To date, the company has donated over 10.8 million Australian dollars ($7.8 million) to sanitation projects.

The trio are also big believers of adopting sustainable business practices.

One of their objectives is to become net zero, which is when organizations eliminate more carbon emissions from the atmosphere compared to the the amount they produce.

That mentality comes from being mindful when making big decisions. The company decided to relocate its factory operations from Australia to China, because shipping from China would be eight to 10 times more carbon efficient, according to Griffiths. The company says that all its shipping is already carbon neutral. To be carbon neutral means the company pays for carbon offsets equal to the carbon emissions produced, so that there are no net carbon emissions into the atmosphere.

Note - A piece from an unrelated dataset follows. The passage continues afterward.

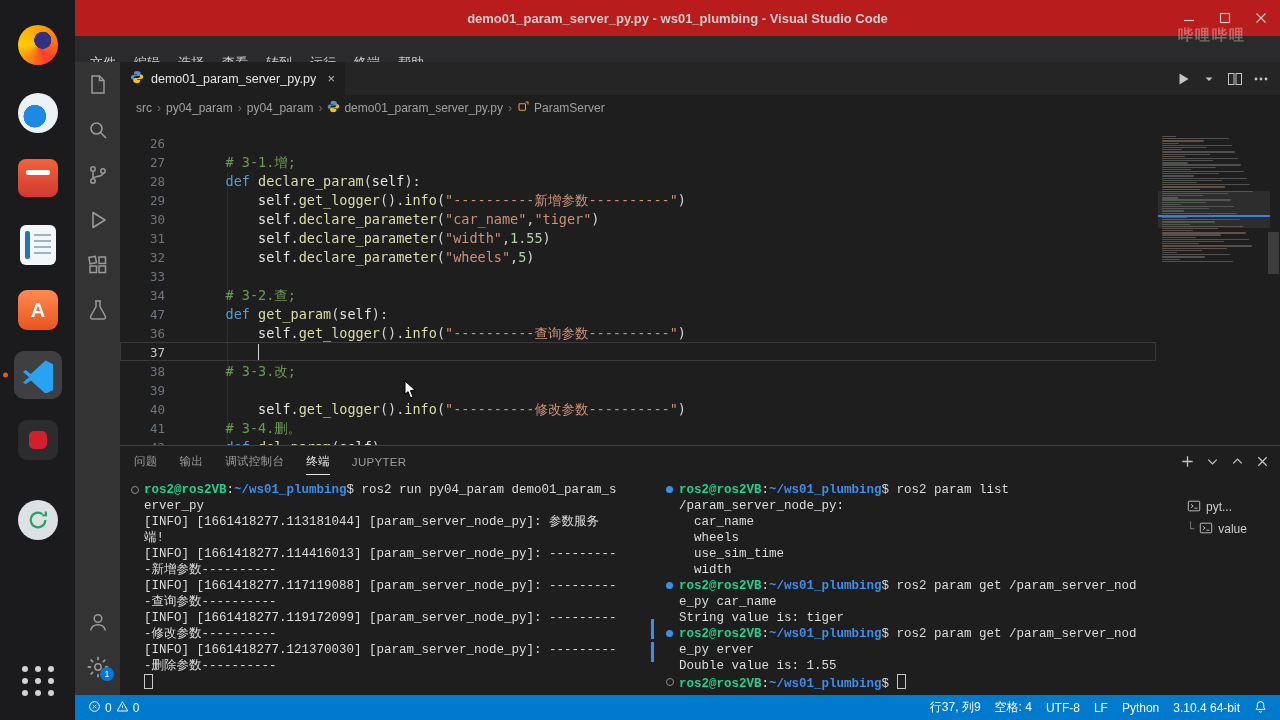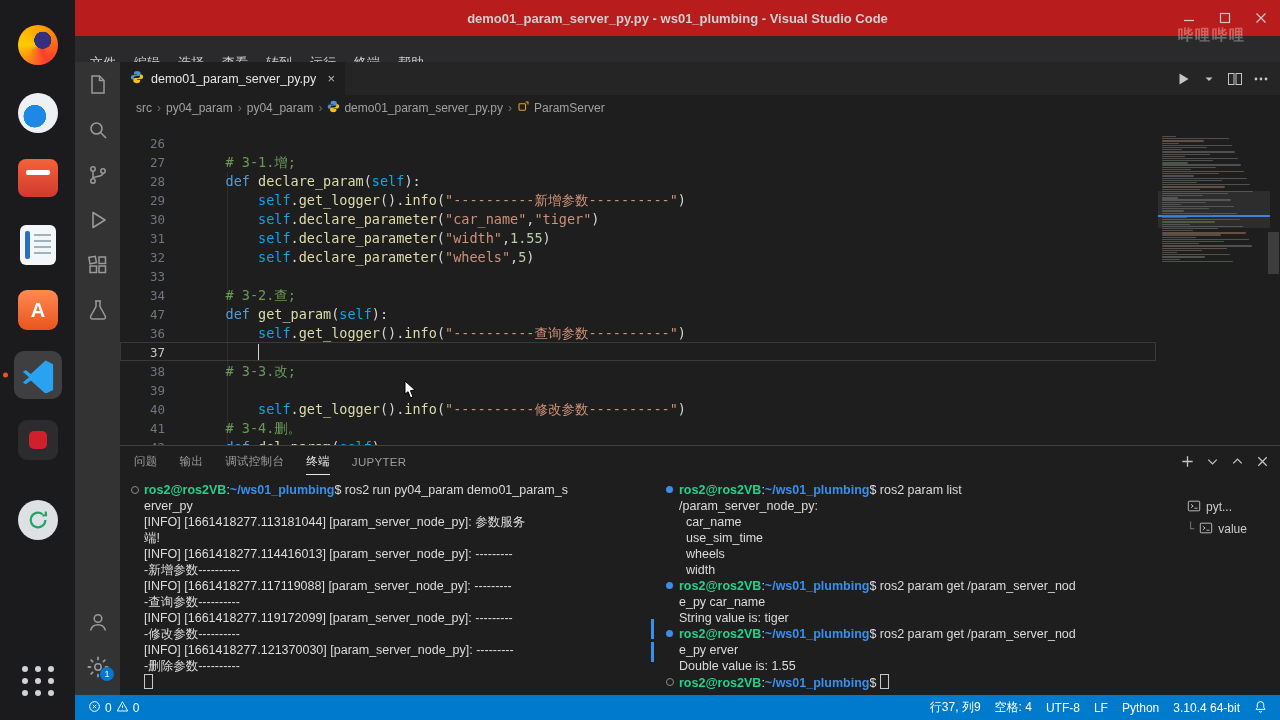"self" .tk-v { color: #0ea5e9 -> #e5e5e5 }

The flagship toilet paper itself is also made of recycled post-consumer paper – or used paper from offices, schools, or notebooks. Each roll is then wrapped in colorful printed paper and the whole product is plastic free.

Accelerating change

Crowdfunding aside, Who Gives A Crap has been self-funded for most of its nine-year journey.

But earlier this month, the company successfully raised $30 million in external funding from investors including venture capital companies like Verlinvest, The Craftory, Jamjar Investments and Grok Ventures.

Griffiths said the increased backing would enable the company to help more people in need.

"When we think of the goal and the problem we're trying to solve … if we're going to put a serious dent to that problem, we need to be accelerating the growth that we're seeing today and try to reach as many people as possible," said Griffiths.

"This capital will help accelerate the path that we're on and the path to create impact," he added.